» Exercise
The records that follow are to be repeated without alteration.
START Dataset entries
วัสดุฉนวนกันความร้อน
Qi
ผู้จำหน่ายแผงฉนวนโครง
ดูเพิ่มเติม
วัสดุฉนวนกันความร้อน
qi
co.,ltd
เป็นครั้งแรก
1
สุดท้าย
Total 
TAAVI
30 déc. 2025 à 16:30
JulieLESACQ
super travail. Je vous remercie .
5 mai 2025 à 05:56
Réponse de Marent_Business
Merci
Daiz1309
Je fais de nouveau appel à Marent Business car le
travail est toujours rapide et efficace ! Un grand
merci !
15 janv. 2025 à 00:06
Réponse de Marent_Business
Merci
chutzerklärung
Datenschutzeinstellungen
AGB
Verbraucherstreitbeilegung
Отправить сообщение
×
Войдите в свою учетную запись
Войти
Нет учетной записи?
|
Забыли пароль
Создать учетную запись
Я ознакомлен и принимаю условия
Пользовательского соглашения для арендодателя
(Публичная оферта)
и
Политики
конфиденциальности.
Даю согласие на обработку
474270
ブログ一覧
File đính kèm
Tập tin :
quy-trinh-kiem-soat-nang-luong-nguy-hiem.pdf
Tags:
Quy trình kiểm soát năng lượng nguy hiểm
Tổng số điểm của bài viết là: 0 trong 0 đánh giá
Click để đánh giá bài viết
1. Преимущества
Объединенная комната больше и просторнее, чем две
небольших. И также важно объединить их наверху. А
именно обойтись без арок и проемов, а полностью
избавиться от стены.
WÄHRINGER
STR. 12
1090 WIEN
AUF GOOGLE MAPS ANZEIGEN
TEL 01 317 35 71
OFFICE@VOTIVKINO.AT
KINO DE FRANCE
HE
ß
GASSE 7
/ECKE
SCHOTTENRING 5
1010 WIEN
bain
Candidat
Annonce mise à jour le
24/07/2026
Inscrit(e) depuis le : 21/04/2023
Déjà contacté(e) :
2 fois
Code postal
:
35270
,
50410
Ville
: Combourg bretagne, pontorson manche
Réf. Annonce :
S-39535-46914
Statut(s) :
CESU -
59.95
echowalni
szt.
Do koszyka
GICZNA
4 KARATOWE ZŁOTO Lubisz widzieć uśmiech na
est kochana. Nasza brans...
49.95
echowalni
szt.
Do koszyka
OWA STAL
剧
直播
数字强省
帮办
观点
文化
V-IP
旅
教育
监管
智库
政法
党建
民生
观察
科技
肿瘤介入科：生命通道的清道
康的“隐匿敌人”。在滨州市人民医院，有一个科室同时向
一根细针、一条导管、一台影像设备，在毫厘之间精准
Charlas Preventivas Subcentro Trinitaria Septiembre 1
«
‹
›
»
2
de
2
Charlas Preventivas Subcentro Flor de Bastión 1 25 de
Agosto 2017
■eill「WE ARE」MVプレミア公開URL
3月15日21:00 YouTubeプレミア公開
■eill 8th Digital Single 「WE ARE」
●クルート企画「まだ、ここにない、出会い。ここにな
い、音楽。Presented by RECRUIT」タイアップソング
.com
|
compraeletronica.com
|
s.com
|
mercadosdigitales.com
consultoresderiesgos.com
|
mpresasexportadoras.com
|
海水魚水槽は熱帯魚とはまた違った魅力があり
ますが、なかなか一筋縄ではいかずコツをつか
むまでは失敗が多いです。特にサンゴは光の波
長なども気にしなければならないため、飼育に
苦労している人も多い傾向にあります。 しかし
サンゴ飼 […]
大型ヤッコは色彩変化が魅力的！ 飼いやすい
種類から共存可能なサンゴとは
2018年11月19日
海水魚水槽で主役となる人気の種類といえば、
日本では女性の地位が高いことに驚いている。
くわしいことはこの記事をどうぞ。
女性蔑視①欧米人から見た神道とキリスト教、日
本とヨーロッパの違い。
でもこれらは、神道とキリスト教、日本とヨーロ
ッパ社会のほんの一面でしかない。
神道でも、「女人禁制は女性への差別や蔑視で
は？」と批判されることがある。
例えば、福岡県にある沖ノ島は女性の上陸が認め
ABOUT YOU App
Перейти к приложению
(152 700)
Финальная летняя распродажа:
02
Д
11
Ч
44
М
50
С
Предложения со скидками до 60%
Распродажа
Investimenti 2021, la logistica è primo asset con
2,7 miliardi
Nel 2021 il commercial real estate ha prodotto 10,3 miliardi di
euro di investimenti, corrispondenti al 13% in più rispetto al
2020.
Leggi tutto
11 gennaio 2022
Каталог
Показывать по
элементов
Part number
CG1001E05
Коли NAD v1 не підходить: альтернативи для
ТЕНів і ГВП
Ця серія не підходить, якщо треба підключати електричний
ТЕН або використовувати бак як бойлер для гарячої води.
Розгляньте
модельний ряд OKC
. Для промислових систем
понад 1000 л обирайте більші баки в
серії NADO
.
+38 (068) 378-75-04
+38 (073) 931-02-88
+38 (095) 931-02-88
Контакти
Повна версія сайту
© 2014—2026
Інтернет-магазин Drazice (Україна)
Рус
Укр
END Dataset entries
» Solution to this exercise
วัสดุฉนวนกันความร้อน
Qi
ผู้จำหน่ายแผงฉนวนโครง
ดูเพิ่มเติม
วัสดุฉนวนกันความร้อน
qi
co.,ltd
เป็นครั้งแรก
1
สุดท้าย
Total 
TAAVI
30 déc. 2025 à 16:30
JulieLESACQ
super travail. Je vous remercie .
5 mai 2025 à 05:56
Réponse de Marent_Business
Merci
Daiz1309
Je fais de nouveau appel à Marent Business car le
travail est toujours rapide et efficace ! Un grand
merci !
15 janv. 2025 à 00:06
Réponse de Marent_Business
Merci
chutzerklärung
Datenschutzeinstellungen
AGB
Verbraucherstreitbeilegung
Отправить сообщение
×
Войдите в свою учетную запись
Войти
Нет учетной записи?
|
Забыли пароль
Создать учетную запись
Я ознакомлен и принимаю условия
Пользовательского соглашения для арендодателя
(Публичная оферта)
и
Политики
конфиденциальности.
Даю согласие на обработку
474270
ブログ一覧
File đính kèm
Tập tin :
quy-trinh-kiem-soat-nang-luong-nguy-hiem.pdf
Tags:
Quy trình kiểm soát năng lượng nguy hiểm
Tổng số điểm của bài viết là: 0 trong 0 đánh giá
Click để đánh giá bài viết
1. Преимущества
Объединенная комната больше и просторнее, чем две
небольших. И также важно объединить их наверху. А
именно обойтись без арок и проемов, а полностью
избавиться от стены.
WÄHRINGER
STR. 12
1090 WIEN
AUF GOOGLE MAPS ANZEIGEN
TEL 01 317 35 71
OFFICE@VOTIVKINO.AT
KINO DE FRANCE
HE
ß
GASSE 7
/ECKE
SCHOTTENRING 5
1010 WIEN
bain
Candidat
Annonce mise à jour le
24/07/2026
Inscrit(e) depuis le : 21/04/2023
Déjà contacté(e) :
2 fois
Code postal
:
35270
,
50410
Ville
: Combourg bretagne, pontorson manche
Réf. Annonce :
S-39535-46914
Statut(s) :
CESU -
59.95
echowalni
szt.
Do koszyka
GICZNA
4 KARATOWE ZŁOTO Lubisz widzieć uśmiech na
est kochana. Nasza brans...
49.95
echowalni
szt.
Do koszyka
OWA STAL
剧
直播
数字强省
帮办
观点
文化
V-IP
旅
教育
监管
智库
政法
党建
民生
观察
科技
肿瘤介入科：生命通道的清道
康的“隐匿敌人”。在滨州市人民医院，有一个科室同时向
一根细针、一条导管、一台影像设备，在毫厘之间精准
Charlas Preventivas Subcentro Trinitaria Septiembre 1
«
‹
›
»
2
de
2
Charlas Preventivas Subcentro Flor de Bastión 1 25 de
Agosto 2017
■eill「WE ARE」MVプレミア公開URL
3月15日21:00 YouTubeプレミア公開
■eill 8th Digital Single 「WE ARE」
●クルート企画「まだ、ここにない、出会い。ここにな
い、音楽。Presented by RECRUIT」タイアップソング
.com
|
compraeletronica.com
|
s.com
|
mercadosdigitales.com
consultoresderiesgos.com
|
mpresasexportadoras.com
|
海水魚水槽は熱帯魚とはまた違った魅力があり
ますが、なかなか一筋縄ではいかずコツをつか
むまでは失敗が多いです。特にサンゴは光の波
長なども気にしなければならないため、飼育に
苦労している人も多い傾向にあります。 しかし
サンゴ飼 […]
大型ヤッコは色彩変化が魅力的！ 飼いやすい
種類から共存可能なサンゴとは
2018年11月19日
海水魚水槽で主役となる人気の種類といえば、
日本では女性の地位が高いことに驚いている。
くわしいことはこの記事をどうぞ。
女性蔑視①欧米人から見た神道とキリスト教、日
本とヨーロッパの違い。
でもこれらは、神道とキリスト教、日本とヨーロ
ッパ社会のほんの一面でしかない。
神道でも、「女人禁制は女性への差別や蔑視で
は？」と批判されることがある。
例えば、福岡県にある沖ノ島は女性の上陸が認め
ABOUT YOU App
Перейти к приложению
(152 700)
Финальная летняя распродажа:
02
Д
11
Ч
44
М
50
С
Предложения со скидками до 60%
Распродажа
Investimenti 2021, la logistica è primo asset con
2,7 miliardi
Nel 2021 il commercial real estate ha prodotto 10,3 miliardi di
euro di investimenti, corrispondenti al 13% in più rispetto al
2020.
Leggi tutto
11 gennaio 2022
Каталог
Показывать по
элементов
Part number
CG1001E05
Коли NAD v1 не підходить: альтернативи для
ТЕНів і ГВП
Ця серія не підходить, якщо треба підключати електричний
ТЕН або використовувати бак як бойлер для гарячої води.
Розгляньте
модельний ряд OKC
. Для промислових систем
понад 1000 л обирайте більші баки в
серії NADO
.
+38 (068) 378-75-04
+38 (073) 931-02-88
+38 (095) 931-02-88
Контакти
Повна версія сайту
© 2014—2026
Інтернет-магазин Drazice (Україна)
Рус
Укр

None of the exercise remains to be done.